We absolutely loved the quality of service. Our cabin attendants and servers in the dining room always blended the perfect combination of available when needed, and invisible when not needed. We didn’t really need anything special so I can’t say we put them to the test, but we never encountered a single member of the staff and crew who weren’t polite, professional, and hospitable.
Summary & Recommendations:
This was one of our favorite trips to-date, with Alaska as the shining star and the cruise as the subplot to the story. We aren’t really cruise people per se, but it’s definitely an easy, comfortable way to see a huge sample of everything that this beautiful state has to offer. I’ve only ever heard people say wonderful things about their cruise to Alaska, and we’re no different. If we have a chance to go back, we would definitely fly directly to some of our favorite places and/or explore new ones, but the cruise is what gave us the opportunity to see the overall big picture of Alaska. We’re glad we took the cruise approach. We’re definitely considering cruises for a few other trips where we’d like to see a sampling before deciding where to return for a more in-depth stay (e.g., some of the islands in Asia). I would highly recommend the Alaskan cruise to anyone who loves adventure, history, nature, scenery, and/or photography, and I’d absolutely sail the Millennium again. She just might be the one to take us around Southeast Asia.
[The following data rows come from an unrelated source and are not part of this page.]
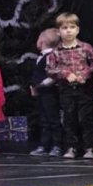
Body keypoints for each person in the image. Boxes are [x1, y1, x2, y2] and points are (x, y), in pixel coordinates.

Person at [48, 13, 93, 159]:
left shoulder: (86, 47)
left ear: (78, 30)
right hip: (66, 90)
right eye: (64, 28)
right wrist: (65, 73)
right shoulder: (56, 52)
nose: (68, 30)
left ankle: (89, 147)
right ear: (58, 31)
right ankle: (71, 147)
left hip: (84, 89)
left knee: (86, 119)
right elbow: (50, 70)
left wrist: (85, 74)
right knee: (69, 119)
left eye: (72, 27)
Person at [29, 28, 61, 157]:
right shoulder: (42, 56)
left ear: (41, 41)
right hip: (42, 93)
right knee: (44, 119)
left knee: (53, 119)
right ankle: (44, 144)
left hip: (50, 93)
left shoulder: (51, 56)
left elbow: (53, 76)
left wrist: (40, 85)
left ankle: (57, 145)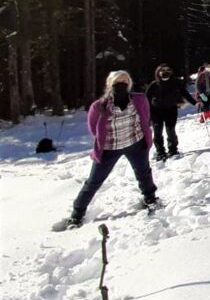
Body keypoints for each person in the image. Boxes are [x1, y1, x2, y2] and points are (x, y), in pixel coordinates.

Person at [59, 71, 158, 229]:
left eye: (125, 81)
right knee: (94, 181)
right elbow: (94, 129)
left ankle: (150, 199)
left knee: (143, 172)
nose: (122, 84)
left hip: (135, 143)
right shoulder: (99, 106)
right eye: (118, 81)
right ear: (109, 84)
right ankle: (77, 214)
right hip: (109, 148)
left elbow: (145, 118)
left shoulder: (139, 99)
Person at [145, 64, 197, 160]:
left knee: (170, 130)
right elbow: (146, 99)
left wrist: (195, 103)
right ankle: (160, 152)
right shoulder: (154, 84)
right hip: (156, 111)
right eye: (162, 72)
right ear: (158, 73)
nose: (165, 75)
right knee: (157, 132)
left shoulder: (176, 82)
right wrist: (146, 113)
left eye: (167, 72)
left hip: (171, 110)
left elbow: (184, 93)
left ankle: (173, 150)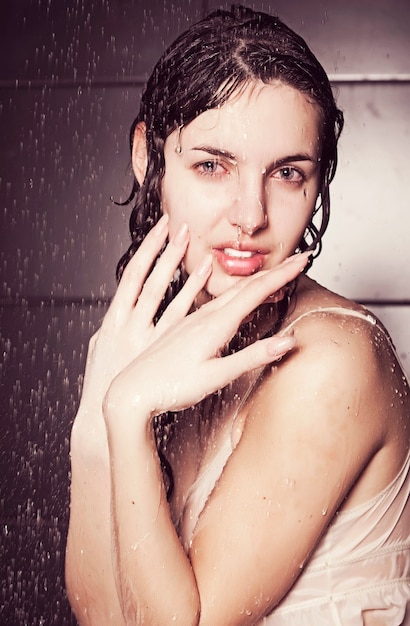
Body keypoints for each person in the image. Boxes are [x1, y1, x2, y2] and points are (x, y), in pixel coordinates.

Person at [65, 5, 410, 625]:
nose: (250, 215)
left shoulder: (331, 360)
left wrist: (120, 410)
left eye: (287, 173)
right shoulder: (170, 352)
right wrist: (98, 431)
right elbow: (104, 617)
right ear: (150, 158)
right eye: (212, 165)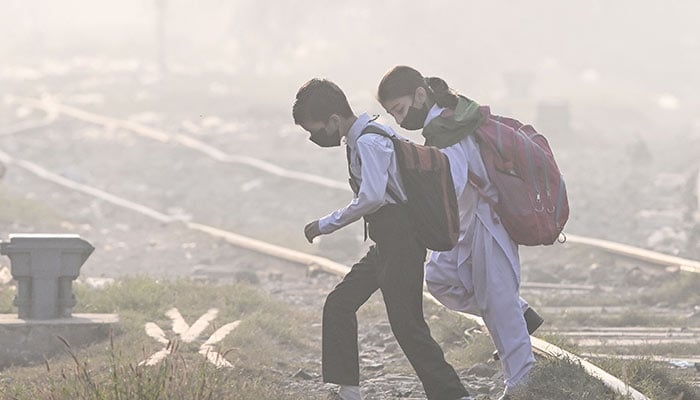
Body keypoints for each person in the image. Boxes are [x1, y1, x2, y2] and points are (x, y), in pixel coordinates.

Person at [292, 78, 472, 400]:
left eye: (316, 130)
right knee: (340, 304)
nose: (313, 138)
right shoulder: (364, 135)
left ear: (334, 121)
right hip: (387, 242)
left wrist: (326, 224)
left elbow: (372, 197)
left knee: (408, 326)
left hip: (401, 241)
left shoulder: (368, 142)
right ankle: (348, 391)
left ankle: (455, 395)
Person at [377, 66, 544, 400]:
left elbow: (450, 183)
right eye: (392, 113)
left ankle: (524, 384)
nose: (399, 118)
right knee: (441, 277)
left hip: (486, 221)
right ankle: (519, 315)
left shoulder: (445, 130)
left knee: (498, 300)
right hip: (466, 223)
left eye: (400, 109)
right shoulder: (443, 124)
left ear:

Just one last tip, Chris and I flew to Vancouver one day before the cruise was scheduled to embark to account for any flight delays, weather-related issues, traffic, or other mishaps. Even if you calculate that you’ll have plenty of time to get to the dock from the airport, having a 24-hour buffer (approximately) is a huge nice-to-have in the case of something like lost luggage. We felt like it was better to be safe than sorry and we didn’t want to miss any part of the cruise. And as a bonus, flying into Vancouver early helped with jet lag. Let me know if you have any questions about the Celebrity Millennium or Alaska! I’d be happy to help.